El ex presidente Hosni Mubarak, que dirigió Egipto durante 30 años con mano de hierro hasta ser derrocado por una revuelta popular en 2011, fue en gran parte rehabilitado por la justicia, que desestimó las acusaciones más graves que pesaban contra él.

Otrora adulado en el extranjero y temido en su país, Mubarak no pudo impedir la embestida de la indignación popular durante la Primavera Árabe en febrero de 2011.

Las protestas populares, que duraron 18 días, sufrieron una sangrienta represión que dejó cerca de 850 muertos.

Derrotado y casi dado por muerto, Mubarak, 86 años, que se encuentra detenido desde 2011, esbozó una discreta sonrisa cuando el juez anunció que se abandonaban las acusaciones de complicidad en la muerte de los manifestantes y se lo absolvía de los cargos de corrupción.

El expresidente, no obstante, seguirá en prisión en un hospital militar del Cairo para cumplir una condena de tres años por otro caso de corrupción.

A su llegada al poder en 1981, tras el asesinato de su predecesor Anuar el Sadat a manos de islamistas, pocos apostaron por la permanencia en el poder de este hombre sin gran carisma.

Nacido el 4 de mayo de 1928 en una familia de la pequeña burguesía rural del delta del Nilo, Mohamed Hosni Mubarak escaló puestos en la jerarquía militar hasta llegar a comandante en jefe de la Fuerza Aérea y fue nombrado vicepresidente en abril de 1975.

Cerca de Occidente, lejos de su pueblo

Su alianza con Estados Unidos y el mantenimiento contra viento y marea de los acuerdos de paz firmados en 1979 con Israel, que le habían costado la vida a Sadat, le dieron la reputación de moderado y el favor en Occidente.

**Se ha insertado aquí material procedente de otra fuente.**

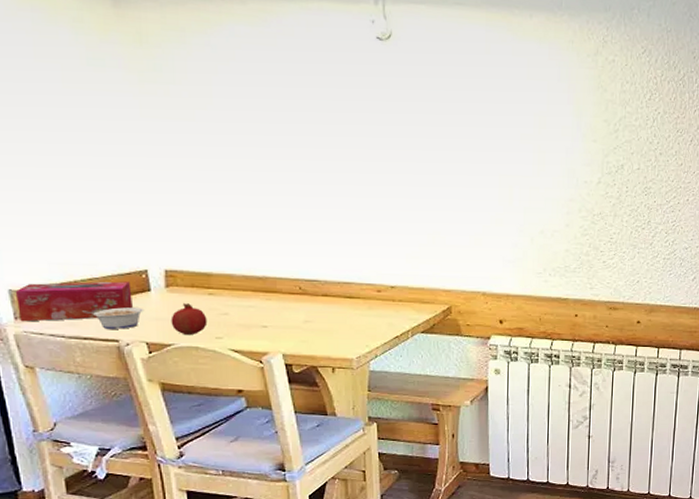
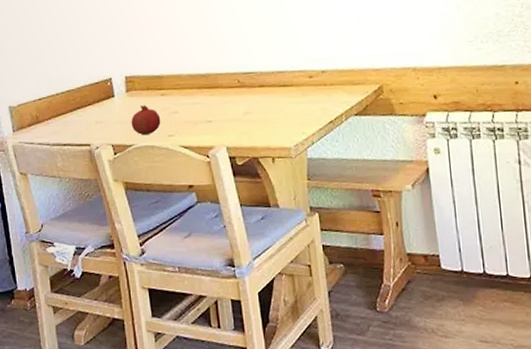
tissue box: present [15,281,133,322] -> none [13,90,101,134]
legume: present [82,307,143,329] -> none [62,113,109,135]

Con su silueta maciza, su cabellera eternamente negra, inmune al paso del tiempo, y su mirada a menudo oculta bajo lentes de sol, Mubarak se convirtió con los años en una figura familiar de los cónclaves internacionales.

Pese a dar una proyección de hombre pragmático, su imagen se fue erosionando por la falta de contacto con su pueblo y por una reputación de orgullo sin límites.

Un temible aparato policial y un partido a su servicio lo apuntalaron en el poder pero lo alejaron de los egipcios.

Pese a su oposición férrea al islamismo radical inspirado en Al Qaida, no logró impedir el fortalecimiento de un islam tradicionalista inspirado por el influyente movimiento de los Hermanos Musulmanes.

Esa cofradía fue la gran vencedora de las elecciones que se celebraron tras su caída, las primeras libres en Egipto, aunque eso no bastó para pacificar al país, y su sucesor, Mohamed Mursi, fue derrocado por los militares en julio de 2013.

Las políticas de apertura económica de los últimos años de su presidencia, en los que Mubarak se convirtió en un liberal convencido, Egipto despuntó económicamente, pero las desigualdades también se acentuaron, así como el descontento social y la corrupción, otro mal endémico del país en las últimas décadas.

Durante su larga carrera, Hosni Mubarak escapó por lo menos a seis intentos de asesinato y el estado de emergencia rigió a lo largo de todo su mandato.

Desde que se apartó del poder, su estado de salud ha dado pie a numerosas conjeturas e informaciones contradictorias, con presuntos diagnósticos de depresión aguda, cáncer, accidentes cardíacos o problemas respiratorios.

El exjefe de Estado fue incluso declarado “clínicamente muerto” en 2012 por la agencia oficial Mena.

Desde el inicio del proceso judicial por su papel en la represión de la revuelta de 2011 siempre ha asegurado que no tuvo nada que ver en la muerte de los manifestantes.

“Ahora que mi vida se acerca a su final, gracias a Dios tengo la conciencia tranquila”, aseguró el exrais en agosto.

Casado con Suzanne Thabet, quien también ejerció una gran influencia en su entorno, Mubarak tiene dos hijos, Alaa y Gamal, que, juzgados junto a su padre, acaban de ser absueltos de cargos de corrupción por la prescripción del delito.